## THINGS TO DO:
1. Answer these questions using the post about Mets baseball.
(a) Which season's first day is approaching?
(b) Which team did the Mets play in the narrator's first game of 2004?
(c) What was the final score of that game?
2. Update the post about Mets baseball by writing out the stretch from "The wait is" through "to be precise." again, with "Unfortunately" replaced by "Sadly".

Setting The Season In Motion

The wait is inexorably shrinking: day one of the 2016 season approaches, and soon after that, day one at Citi Field.

Unfortunately, Opening Day at Citi Field is off the table for me this year: there’s simply too much going on.  But I’ll be back soon after Friday’s celebration of a new year and the defending National League champions: one day, to be precise.

That’s right – the tickets are booked, the plans made.  I’m going back to New York, with two days to take in six hours of Mets baseball and then get out while the getting is good.

The first game of the year at Citi Field and, formerly, Shea Stadium.  It’s an annual pilgrimage, almost a rite of passage, and seeing as how, since I started going to Mets games, I haven’t stopped, I have a “first game of the year” every year.

My first game of 2004, my first ever, was an April afternoon matinee against the Pirates.  Jae Seo on the mound, the heart of the Art Howe era.  And boy, did they play like it.  We lost 8-1, on the way to a lost season.  It was before David Wright, after the heyday of Piazza, during Reyes’ bad year…there was nothing much to get excited about.  And I was over the moon.

Items from a data source:
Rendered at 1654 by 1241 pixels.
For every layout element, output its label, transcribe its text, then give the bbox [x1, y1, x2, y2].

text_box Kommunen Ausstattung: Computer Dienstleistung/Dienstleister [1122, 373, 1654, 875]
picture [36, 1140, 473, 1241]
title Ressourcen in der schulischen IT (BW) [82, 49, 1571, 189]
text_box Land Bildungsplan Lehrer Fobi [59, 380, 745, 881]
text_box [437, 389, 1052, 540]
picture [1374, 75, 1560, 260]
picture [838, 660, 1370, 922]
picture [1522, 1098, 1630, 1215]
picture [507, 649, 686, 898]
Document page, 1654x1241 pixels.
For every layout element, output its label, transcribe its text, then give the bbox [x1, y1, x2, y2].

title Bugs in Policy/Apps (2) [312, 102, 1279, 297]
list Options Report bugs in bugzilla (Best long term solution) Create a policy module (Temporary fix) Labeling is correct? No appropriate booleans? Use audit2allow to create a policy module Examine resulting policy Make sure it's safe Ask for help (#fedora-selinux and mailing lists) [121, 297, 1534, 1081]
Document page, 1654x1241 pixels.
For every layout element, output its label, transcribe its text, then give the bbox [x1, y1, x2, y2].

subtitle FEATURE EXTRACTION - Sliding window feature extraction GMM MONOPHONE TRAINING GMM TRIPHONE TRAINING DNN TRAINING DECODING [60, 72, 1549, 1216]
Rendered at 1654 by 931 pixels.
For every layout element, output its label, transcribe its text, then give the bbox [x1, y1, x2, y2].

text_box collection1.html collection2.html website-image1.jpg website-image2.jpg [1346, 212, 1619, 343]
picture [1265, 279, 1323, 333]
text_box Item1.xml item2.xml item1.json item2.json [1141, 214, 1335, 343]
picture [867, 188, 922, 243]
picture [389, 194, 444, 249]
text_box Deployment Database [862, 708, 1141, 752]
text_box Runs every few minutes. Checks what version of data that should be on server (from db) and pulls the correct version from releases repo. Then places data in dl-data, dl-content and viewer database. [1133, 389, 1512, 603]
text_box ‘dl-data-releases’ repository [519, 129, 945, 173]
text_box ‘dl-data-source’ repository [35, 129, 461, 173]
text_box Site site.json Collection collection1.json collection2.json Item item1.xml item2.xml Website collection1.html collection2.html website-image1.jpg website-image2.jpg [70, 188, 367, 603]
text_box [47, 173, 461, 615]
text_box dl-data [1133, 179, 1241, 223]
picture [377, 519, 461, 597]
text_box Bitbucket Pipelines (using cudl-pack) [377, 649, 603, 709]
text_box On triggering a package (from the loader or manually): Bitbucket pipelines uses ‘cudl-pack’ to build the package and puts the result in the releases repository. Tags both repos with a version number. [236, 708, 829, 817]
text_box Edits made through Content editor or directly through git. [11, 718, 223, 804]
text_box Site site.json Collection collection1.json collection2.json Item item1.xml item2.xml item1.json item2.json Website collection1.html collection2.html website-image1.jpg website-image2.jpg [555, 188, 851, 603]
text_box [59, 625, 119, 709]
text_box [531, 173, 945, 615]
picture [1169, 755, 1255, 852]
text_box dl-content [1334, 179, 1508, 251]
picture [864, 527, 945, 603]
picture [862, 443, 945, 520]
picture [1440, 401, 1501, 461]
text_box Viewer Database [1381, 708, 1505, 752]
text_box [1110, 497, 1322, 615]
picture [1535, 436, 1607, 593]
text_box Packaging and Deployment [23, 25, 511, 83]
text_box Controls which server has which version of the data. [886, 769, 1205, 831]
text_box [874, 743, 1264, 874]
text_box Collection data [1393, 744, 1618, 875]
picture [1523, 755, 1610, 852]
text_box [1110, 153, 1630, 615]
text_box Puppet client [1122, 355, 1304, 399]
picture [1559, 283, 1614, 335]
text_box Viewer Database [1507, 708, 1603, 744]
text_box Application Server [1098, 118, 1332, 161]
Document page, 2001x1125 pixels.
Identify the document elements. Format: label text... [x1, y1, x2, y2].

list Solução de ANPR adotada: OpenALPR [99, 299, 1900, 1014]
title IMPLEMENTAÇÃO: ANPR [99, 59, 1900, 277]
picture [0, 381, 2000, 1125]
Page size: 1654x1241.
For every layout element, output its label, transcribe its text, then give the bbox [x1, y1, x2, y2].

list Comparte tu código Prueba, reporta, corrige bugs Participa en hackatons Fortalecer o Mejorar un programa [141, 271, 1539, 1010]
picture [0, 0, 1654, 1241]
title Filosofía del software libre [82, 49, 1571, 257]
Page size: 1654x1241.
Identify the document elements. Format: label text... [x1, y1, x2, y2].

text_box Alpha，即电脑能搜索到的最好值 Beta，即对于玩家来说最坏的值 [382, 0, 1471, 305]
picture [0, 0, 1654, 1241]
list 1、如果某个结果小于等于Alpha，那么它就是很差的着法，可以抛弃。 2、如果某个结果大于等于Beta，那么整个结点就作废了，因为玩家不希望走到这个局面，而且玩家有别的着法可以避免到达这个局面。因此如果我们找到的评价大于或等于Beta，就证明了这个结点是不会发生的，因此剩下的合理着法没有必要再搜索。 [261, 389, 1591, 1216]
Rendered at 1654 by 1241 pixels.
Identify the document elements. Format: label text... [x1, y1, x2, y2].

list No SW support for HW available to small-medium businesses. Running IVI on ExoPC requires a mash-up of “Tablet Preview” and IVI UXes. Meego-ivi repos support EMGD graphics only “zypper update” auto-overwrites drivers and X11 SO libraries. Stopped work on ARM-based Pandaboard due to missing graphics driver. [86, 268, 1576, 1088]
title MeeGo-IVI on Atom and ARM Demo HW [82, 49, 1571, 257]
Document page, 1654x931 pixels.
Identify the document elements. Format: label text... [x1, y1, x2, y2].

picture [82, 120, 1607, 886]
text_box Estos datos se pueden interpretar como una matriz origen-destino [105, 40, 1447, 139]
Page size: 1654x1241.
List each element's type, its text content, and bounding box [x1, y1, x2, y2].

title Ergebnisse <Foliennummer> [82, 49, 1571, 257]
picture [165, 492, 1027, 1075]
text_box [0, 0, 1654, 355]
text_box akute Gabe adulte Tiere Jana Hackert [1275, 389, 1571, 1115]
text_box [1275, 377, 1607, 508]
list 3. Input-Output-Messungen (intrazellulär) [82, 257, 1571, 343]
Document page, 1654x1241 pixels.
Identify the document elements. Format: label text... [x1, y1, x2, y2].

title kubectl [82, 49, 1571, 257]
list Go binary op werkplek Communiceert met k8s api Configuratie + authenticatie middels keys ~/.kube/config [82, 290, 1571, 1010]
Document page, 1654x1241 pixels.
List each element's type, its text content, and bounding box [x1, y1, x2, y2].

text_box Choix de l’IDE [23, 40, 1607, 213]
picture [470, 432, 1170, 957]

## WORKED ANSWERS:
1.
(a) The 2016 season
(b) The Pirates
(c) The Mets lost 8-1.

2.
The wait is inexorably shrinking: day one of the 2016 season approaches, and soon after that, day one at Citi Field.

Sadly, Opening Day at Citi Field is off the table for me this year: there’s simply too much going on.  But I’ll be back soon after Friday’s celebration of a new year and the defending National League champions: one day, to be precise.